Excerto:
Passados tantos anos após a publicação da obra, criou-se um certo senso comum com críticas no sentido do ensaio reivindicar uma suposta “democracia racial” no Brasil. Gilberto Freyre supostamente omitindo os momentos de maior conflito social e opressão do branco, primeiramente sobre o índio, e depois sobre o africano. Alguns, mais afoitos ou talvez influenciados pela ideologia identitarista, poderão ter G. F. como um racista, como é comum se ter hoje, de forma anacrônica, um Monteiro Lobato. Tais análises não convencem.

Quando da redação do ensaio ainda estava em voga análises que buscavam associar o atraso cultural e civilizacional do Brasil ao clima e à confluência de raças, bem como à mestiçagem. Já aqui Gilberto Freyre combate estas análises revelando, com fontes convincentes, o enorme peso da alimentação e da doença (especificamente a sífilis) na constituição do brasileiro.

“Da ação da sífilis já não se poderá dizer o mesmo; que esta foi a doença por excelência das casas grandes e das senzalas. A que o filho do senhor de engenho contraía quase brincando entre negras e mulatas ao desvirginar-se precocemente aos doze ou aos treze anos. Pouco depois desta idade já o menino era donzelão. Ridicularizado por não conhecer mulher e levado na troça por não ter marca de sífilis no corpo. A marca do sífilis, notou Martius que o brasileiro a ostentava como quem ostentasse uma ferida de guerra; e cinquenta anos depois de Martius um observador francês, Emile Béringer, negando ao clima do norte do Brasil influência preponderante na morbilidade da região, salientava a importância verdadeiramente trágica da sífilis: “A sífilis produz grandes estragos. A maior parte dos habitantes não a consideram como uma moléstia vergonhosa e não têm grande cuidado. Independentemente de sua influência sobre o desenvolvimento de numerosas afecções especiais, fornece um contingente de dez falecimentos sobre mil”.

No que se refere à higiene, há maior asseio no índio do que no branco. Os primeiros tomam até 10 banhos por dia no rio. Os segundos passam semanas e meses apenas molhando rosto e mãos, utilizando a mesma vestimenta até esfarelar a roupa no corpo. No que se refere à medicina, ela é praticamente inócua, pelo menos até meados do século XIX. No Brasil colonial, afirma um observador da época, é mais fácil e provável curar-se de enfermidade com o pajé do que com um médico vindo da Europa.

Alimentação deficiente e instável, falta de higiene, moléstias incuráveis, estes fatos do Brasil Colônia explicam mais as deformidades físicas e morais do brasileiro do que a influência do clima e das raças. Em outras passagens, como nas análises da sexualidade, demonstra-se como o sadismo, a violência e a imoralidade também não se explicam pelos critérios raciais, mas pelas origens sociais e econômicas. A escravidão e o patriarcalismo da família brasileira. Ontem, um menino que judiava de um pequeno negro da Casa Grande. Amanhã, um homem que violenta sexualmente as negras e manda torturar e matar seus africanos, não sem um certo prazer sádico.

Enunciado:
Transcreva do excerto sobre o ensaio de Gilberto Freyre tudo o que vai desde "Quando da redação" até "constituição do brasileiro.".

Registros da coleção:

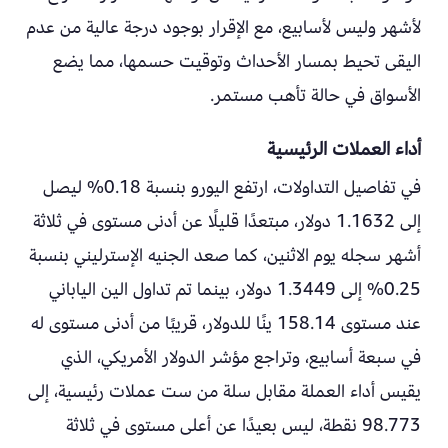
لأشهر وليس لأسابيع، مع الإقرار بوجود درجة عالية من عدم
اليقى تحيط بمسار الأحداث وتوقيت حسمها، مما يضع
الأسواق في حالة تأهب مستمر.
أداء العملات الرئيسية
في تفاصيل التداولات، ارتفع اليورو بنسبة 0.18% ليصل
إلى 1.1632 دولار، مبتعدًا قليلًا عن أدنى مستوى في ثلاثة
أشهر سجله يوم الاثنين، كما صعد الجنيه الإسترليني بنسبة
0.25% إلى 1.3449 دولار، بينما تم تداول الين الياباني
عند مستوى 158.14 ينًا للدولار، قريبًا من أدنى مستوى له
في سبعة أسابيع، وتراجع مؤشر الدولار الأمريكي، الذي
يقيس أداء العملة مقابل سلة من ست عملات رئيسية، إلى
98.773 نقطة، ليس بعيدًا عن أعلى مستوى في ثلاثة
--
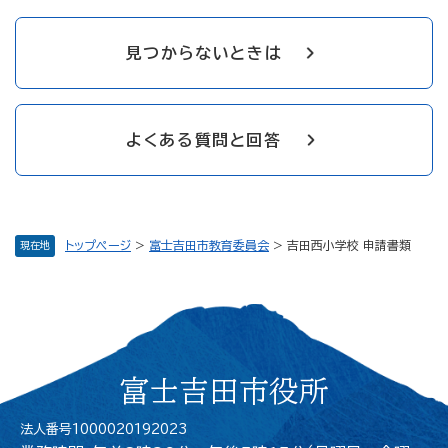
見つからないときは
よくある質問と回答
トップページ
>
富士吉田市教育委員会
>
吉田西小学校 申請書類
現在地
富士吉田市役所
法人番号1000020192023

Espaço da resposta:
Quando da redação do ensaio ainda estava em voga análises que buscavam associar o atraso cultural e civilizacional do Brasil ao clima e à confluência de raças, bem como à mestiçagem. Já aqui Gilberto Freyre combate estas análises revelando, com fontes convincentes, o enorme peso da alimentação e da doença (especificamente a sífilis) na constituição do brasileiro.